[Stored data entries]
-=-=-

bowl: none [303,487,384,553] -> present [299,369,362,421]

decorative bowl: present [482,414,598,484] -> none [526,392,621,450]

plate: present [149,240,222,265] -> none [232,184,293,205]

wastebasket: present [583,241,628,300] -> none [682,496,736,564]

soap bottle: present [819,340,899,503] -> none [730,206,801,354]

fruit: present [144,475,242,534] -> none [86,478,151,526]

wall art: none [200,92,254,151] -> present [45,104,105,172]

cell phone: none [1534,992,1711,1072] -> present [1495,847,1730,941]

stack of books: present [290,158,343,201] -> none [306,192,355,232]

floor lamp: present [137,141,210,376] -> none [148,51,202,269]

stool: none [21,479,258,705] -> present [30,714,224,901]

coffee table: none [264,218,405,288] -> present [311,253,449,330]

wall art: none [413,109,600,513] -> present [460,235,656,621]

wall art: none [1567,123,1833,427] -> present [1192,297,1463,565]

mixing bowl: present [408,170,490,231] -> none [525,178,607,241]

-=-=-

▸ WHAT TO DO: How many lines in these entries hold the string "wall"? Answer with the number alone.

▸ ANSWER TO THIS EXERCISE: 3